Stored dataset items:
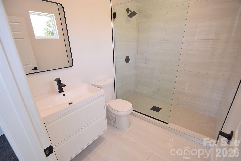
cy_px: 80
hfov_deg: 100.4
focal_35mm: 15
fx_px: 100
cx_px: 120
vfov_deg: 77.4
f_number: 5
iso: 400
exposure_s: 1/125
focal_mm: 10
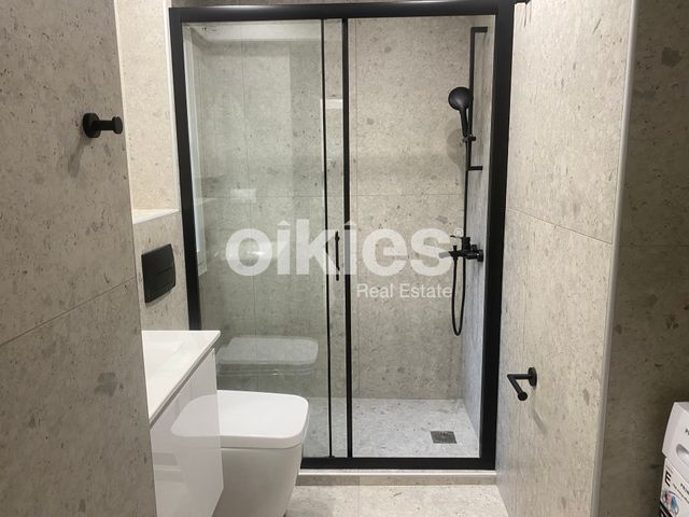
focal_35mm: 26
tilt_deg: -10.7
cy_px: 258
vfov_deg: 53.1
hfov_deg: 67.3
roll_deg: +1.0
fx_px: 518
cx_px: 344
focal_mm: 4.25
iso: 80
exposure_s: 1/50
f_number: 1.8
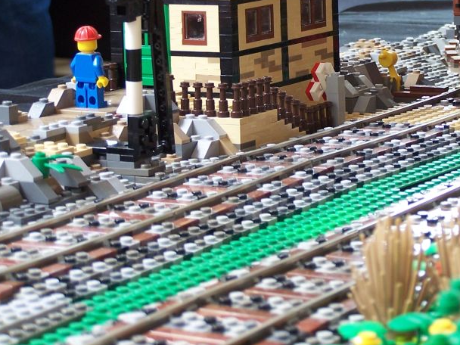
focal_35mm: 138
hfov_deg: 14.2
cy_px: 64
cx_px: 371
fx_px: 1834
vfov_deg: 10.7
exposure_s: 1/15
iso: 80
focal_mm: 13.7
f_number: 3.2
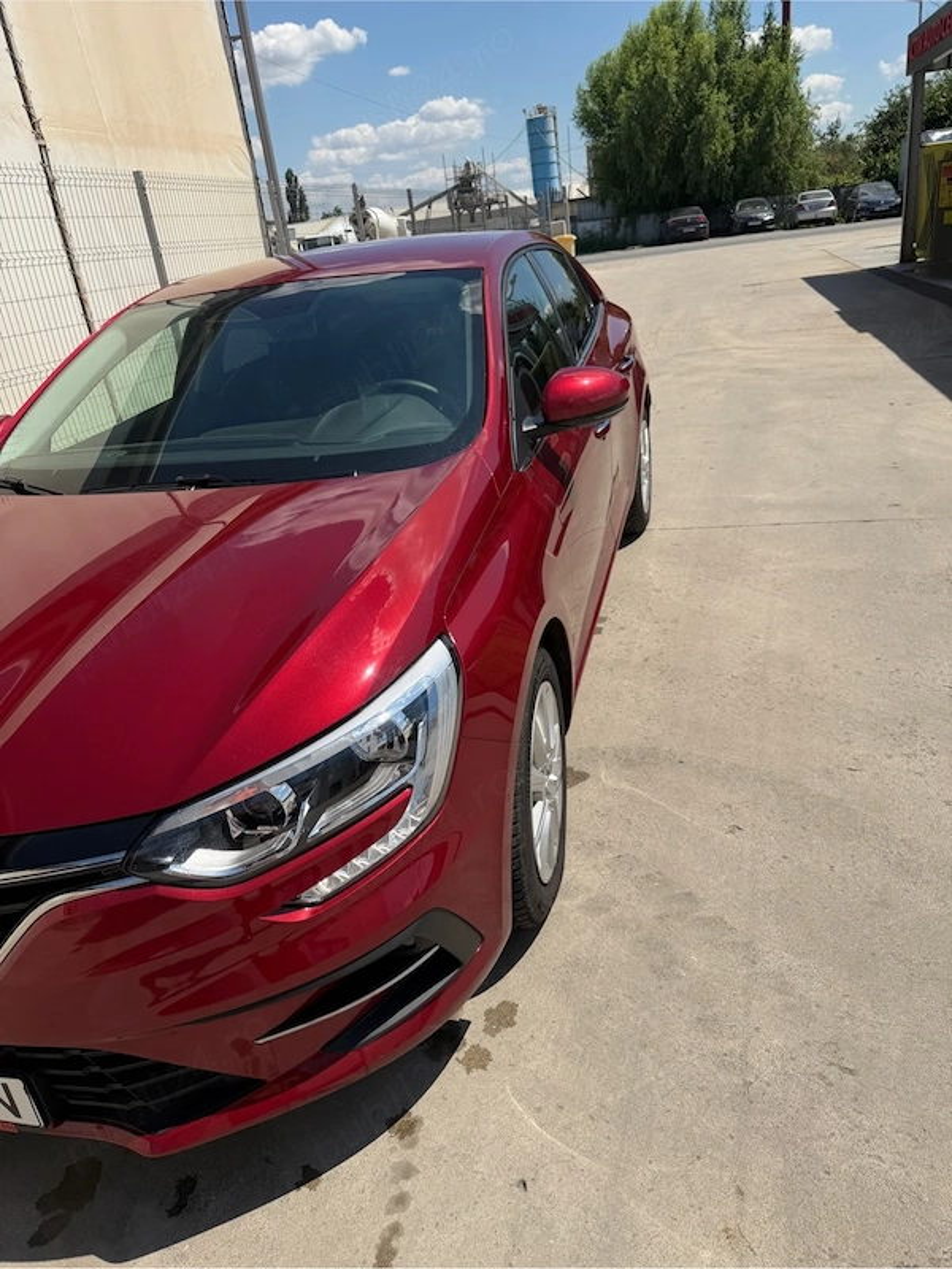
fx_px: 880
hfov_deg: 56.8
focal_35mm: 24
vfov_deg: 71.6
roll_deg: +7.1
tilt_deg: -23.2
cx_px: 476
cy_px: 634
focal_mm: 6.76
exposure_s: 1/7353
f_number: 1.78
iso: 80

--

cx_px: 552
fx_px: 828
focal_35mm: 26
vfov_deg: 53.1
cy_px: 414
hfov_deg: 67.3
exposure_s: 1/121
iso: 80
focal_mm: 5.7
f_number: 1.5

Assignment ->
The lines to set down run from the line with "tilt_deg: -10.7" up to and including the line with "vfov_deg: 71.6" in the entries above. Reproduce them exactly, with no pictures.

Your response ->
tilt_deg: -10.7
cy_px: 258
vfov_deg: 53.1
hfov_deg: 67.3
roll_deg: +1.0
fx_px: 518
cx_px: 344
focal_mm: 4.25
iso: 80
exposure_s: 1/50
f_number: 1.8
focal_35mm: 138
hfov_deg: 14.2
cy_px: 64
cx_px: 371
fx_px: 1834
vfov_deg: 10.7
exposure_s: 1/15
iso: 80
focal_mm: 13.7
f_number: 3.2
fx_px: 880
hfov_deg: 56.8
focal_35mm: 24
vfov_deg: 71.6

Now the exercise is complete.